Where was I going..? Oh yes, IBM acquires SPSS for its predictive analytics capability. Research magazine gets an interview with Jack Noonan, CEO of SPSS. He manages to get Predictive Analytics into the first sentence. The problem is, this does not have a whole lot to do with market research. Sure, market research can and should play a role in any predictive strategy. Forecasting is an important function for MR, but it is not its only role. Indeed, as SPSS do rightly remind us, some of the best predictions are to be made by analysing actual transactional data – real, recent behaviour – rather than asking people what they might do. There is still too much research activity expended on asking people what they did, when there is better data to tell you precisely what they actually did.

Unfortunately, what SPSS means by ‘predictive analytics’ has very little to do with market research as it is practised. The press release, published earlier today, focused on the synergies between the SPSS product line and IBM – in business analytics, information mining and predictive models based on very large amounts of business intelligence data for the corporate enterprise client.
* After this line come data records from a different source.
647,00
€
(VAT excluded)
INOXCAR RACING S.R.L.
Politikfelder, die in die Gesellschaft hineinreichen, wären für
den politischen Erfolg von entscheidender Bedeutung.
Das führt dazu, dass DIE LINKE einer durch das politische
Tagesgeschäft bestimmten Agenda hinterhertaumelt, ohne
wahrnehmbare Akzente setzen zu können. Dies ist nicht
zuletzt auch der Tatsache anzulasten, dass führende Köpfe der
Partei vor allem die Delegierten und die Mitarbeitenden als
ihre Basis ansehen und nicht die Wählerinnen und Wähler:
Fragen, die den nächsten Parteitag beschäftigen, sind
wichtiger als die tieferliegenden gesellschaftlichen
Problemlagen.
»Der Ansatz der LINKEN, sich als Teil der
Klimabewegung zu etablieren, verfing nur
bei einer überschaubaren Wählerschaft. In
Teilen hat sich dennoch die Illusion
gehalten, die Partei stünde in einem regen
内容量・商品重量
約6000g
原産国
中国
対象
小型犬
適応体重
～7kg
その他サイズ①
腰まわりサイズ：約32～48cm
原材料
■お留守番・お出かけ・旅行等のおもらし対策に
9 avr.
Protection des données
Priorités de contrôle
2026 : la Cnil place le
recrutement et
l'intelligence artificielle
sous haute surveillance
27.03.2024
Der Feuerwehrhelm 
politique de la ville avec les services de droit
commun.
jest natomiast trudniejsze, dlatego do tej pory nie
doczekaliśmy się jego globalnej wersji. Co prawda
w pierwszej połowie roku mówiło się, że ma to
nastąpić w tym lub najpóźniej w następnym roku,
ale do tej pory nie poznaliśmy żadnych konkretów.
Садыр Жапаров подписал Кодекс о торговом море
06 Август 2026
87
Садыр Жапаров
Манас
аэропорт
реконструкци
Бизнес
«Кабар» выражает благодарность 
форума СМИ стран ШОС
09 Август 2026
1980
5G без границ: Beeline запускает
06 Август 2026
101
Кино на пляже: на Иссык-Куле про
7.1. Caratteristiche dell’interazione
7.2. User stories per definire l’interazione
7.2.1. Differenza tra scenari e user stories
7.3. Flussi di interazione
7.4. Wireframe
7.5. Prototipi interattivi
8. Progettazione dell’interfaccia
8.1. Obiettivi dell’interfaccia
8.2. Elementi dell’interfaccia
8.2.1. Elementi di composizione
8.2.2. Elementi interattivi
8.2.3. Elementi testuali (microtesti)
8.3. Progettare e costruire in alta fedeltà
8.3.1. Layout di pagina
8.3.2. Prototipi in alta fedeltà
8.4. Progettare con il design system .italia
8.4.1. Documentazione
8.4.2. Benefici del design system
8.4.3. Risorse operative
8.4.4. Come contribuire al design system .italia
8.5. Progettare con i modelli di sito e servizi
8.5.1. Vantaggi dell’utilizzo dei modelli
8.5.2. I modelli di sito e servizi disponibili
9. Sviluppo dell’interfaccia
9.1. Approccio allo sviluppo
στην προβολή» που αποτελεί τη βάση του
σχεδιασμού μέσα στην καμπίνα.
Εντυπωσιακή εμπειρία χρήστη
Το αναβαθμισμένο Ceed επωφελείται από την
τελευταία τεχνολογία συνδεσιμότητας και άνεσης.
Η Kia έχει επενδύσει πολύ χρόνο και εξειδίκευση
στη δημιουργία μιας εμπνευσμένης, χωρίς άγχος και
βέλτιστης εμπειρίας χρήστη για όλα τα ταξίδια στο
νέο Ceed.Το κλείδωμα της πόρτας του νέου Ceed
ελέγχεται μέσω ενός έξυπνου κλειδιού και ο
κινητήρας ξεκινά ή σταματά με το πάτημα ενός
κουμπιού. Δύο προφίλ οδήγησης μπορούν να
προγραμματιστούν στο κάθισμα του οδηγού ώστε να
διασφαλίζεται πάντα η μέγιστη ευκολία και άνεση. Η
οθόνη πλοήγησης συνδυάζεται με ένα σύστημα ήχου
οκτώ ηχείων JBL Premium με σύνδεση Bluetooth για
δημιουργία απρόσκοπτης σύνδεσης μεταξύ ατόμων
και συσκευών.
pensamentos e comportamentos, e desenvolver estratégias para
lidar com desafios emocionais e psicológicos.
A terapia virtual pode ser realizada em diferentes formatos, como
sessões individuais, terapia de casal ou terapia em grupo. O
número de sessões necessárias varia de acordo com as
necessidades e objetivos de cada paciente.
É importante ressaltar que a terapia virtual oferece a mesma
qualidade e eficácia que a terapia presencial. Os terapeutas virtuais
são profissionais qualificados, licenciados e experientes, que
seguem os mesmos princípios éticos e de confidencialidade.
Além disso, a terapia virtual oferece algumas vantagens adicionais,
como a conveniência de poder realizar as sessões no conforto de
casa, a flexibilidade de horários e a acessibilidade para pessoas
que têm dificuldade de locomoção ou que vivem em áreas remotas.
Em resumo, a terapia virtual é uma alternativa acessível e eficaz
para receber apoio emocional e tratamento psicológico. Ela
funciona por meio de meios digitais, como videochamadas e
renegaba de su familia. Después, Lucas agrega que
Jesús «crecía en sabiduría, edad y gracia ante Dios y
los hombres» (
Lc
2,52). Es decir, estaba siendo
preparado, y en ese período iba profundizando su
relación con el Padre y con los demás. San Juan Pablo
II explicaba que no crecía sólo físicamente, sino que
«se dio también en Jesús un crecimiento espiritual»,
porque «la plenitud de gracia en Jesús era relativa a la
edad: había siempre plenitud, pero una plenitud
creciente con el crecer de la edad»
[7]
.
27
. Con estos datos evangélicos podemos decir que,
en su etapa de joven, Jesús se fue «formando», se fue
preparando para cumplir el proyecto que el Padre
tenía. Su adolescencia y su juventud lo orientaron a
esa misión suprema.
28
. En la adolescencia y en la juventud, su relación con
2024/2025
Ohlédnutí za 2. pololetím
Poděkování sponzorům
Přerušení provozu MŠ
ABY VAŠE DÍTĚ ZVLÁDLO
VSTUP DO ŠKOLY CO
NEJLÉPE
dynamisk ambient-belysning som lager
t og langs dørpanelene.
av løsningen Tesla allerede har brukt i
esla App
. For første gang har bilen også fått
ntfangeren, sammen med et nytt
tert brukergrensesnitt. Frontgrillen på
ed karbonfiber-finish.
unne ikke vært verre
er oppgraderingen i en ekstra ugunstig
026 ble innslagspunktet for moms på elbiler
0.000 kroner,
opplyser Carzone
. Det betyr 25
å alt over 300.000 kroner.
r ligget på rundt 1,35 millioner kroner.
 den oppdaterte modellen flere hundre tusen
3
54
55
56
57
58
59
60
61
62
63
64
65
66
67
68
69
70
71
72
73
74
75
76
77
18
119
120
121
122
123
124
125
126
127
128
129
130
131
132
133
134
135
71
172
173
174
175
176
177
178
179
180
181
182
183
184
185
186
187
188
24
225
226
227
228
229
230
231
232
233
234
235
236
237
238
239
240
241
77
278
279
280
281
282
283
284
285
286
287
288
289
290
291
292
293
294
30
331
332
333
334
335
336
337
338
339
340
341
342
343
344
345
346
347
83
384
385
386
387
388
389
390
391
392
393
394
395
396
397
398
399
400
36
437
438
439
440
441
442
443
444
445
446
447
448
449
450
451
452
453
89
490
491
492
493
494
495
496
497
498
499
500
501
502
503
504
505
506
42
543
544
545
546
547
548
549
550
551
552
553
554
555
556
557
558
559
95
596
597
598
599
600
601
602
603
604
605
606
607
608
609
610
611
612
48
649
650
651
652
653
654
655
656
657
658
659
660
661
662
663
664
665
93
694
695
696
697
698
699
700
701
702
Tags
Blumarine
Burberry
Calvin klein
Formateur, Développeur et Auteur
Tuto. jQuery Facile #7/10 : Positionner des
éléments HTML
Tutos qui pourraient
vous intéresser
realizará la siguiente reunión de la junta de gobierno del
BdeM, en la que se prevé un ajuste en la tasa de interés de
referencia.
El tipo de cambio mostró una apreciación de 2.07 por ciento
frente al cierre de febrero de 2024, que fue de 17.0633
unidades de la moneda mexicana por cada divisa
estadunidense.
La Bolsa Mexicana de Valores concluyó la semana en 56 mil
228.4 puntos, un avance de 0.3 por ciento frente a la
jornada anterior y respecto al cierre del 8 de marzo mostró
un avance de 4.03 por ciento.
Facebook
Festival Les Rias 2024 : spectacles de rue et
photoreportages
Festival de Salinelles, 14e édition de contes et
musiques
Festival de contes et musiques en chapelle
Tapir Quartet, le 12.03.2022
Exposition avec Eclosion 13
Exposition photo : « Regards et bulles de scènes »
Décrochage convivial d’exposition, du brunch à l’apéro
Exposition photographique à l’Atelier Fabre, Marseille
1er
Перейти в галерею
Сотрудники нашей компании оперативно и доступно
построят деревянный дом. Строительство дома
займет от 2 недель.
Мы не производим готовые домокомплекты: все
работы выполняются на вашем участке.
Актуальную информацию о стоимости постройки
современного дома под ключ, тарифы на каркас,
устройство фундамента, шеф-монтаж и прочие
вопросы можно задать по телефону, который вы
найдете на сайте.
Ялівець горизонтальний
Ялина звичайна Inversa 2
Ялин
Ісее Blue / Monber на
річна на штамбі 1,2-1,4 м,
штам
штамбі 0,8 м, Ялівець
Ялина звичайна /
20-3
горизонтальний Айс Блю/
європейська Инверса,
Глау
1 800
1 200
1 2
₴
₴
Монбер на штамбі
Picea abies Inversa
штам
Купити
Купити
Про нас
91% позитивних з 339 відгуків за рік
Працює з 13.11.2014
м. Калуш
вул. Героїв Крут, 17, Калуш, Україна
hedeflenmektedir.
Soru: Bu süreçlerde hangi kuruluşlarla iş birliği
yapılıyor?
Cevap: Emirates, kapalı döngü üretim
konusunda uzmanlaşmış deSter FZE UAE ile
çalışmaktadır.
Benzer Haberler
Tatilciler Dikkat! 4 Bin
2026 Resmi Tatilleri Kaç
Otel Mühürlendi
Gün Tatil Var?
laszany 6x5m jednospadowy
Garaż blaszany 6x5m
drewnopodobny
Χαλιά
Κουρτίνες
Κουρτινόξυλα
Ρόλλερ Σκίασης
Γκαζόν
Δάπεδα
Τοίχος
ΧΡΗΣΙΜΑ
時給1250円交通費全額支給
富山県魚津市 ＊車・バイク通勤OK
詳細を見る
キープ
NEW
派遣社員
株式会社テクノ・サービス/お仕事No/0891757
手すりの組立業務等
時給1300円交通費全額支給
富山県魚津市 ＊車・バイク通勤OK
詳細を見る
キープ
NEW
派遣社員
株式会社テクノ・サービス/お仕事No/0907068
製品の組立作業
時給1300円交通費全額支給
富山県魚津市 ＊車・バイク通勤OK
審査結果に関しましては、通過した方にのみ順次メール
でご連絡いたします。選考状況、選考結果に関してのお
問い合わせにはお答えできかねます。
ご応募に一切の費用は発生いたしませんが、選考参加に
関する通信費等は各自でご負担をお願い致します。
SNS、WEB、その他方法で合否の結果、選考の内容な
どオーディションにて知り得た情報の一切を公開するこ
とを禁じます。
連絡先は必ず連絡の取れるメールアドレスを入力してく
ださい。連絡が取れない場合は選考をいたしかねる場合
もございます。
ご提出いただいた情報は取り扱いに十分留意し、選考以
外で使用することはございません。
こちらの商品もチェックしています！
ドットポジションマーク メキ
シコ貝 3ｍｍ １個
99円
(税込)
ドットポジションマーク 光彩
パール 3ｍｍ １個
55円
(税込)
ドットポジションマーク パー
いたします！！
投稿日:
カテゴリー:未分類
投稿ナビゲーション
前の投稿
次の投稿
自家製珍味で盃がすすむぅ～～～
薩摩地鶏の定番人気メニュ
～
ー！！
Dimensions, by old or new name was not mentioned. However, neither did any of these words appear in the substantial 1700-word press release: ‘survey’, ‘questionnaire’, ‘market research’, ‘question’, ‘answer’. Neither did ‘social research’, not even ‘research’ at all. Even ‘statistics’ only put in a solitary appearance in the “About SPSS” paragraph. It seems ‘data collection’ is the new euphemism for what the MR profession does. The entire announcement had nothing to say to market research – a market which appeared to account for around a fifth of SPSS’s revenues. SPSS were – and still are (just) – a major player in the market research software market.

So what is the future likely to hold for the Dimensions products and the market research customer? They were already becoming marginalised within SPSS, with very little remaining expertise in market research within the company. For IBM, running a portfolio of market research products is likely to be of very little interest. It is likely the software will be unbundled and disinvested – sold on to another developer – or it will be folded more completely into the IBM product family with its MR edges beaten out. There won’t be many MR customers of the Dimensions platform that are revelling in this news, unless they happened to own a whole bunch of SPSS’s NASDAQ stocks.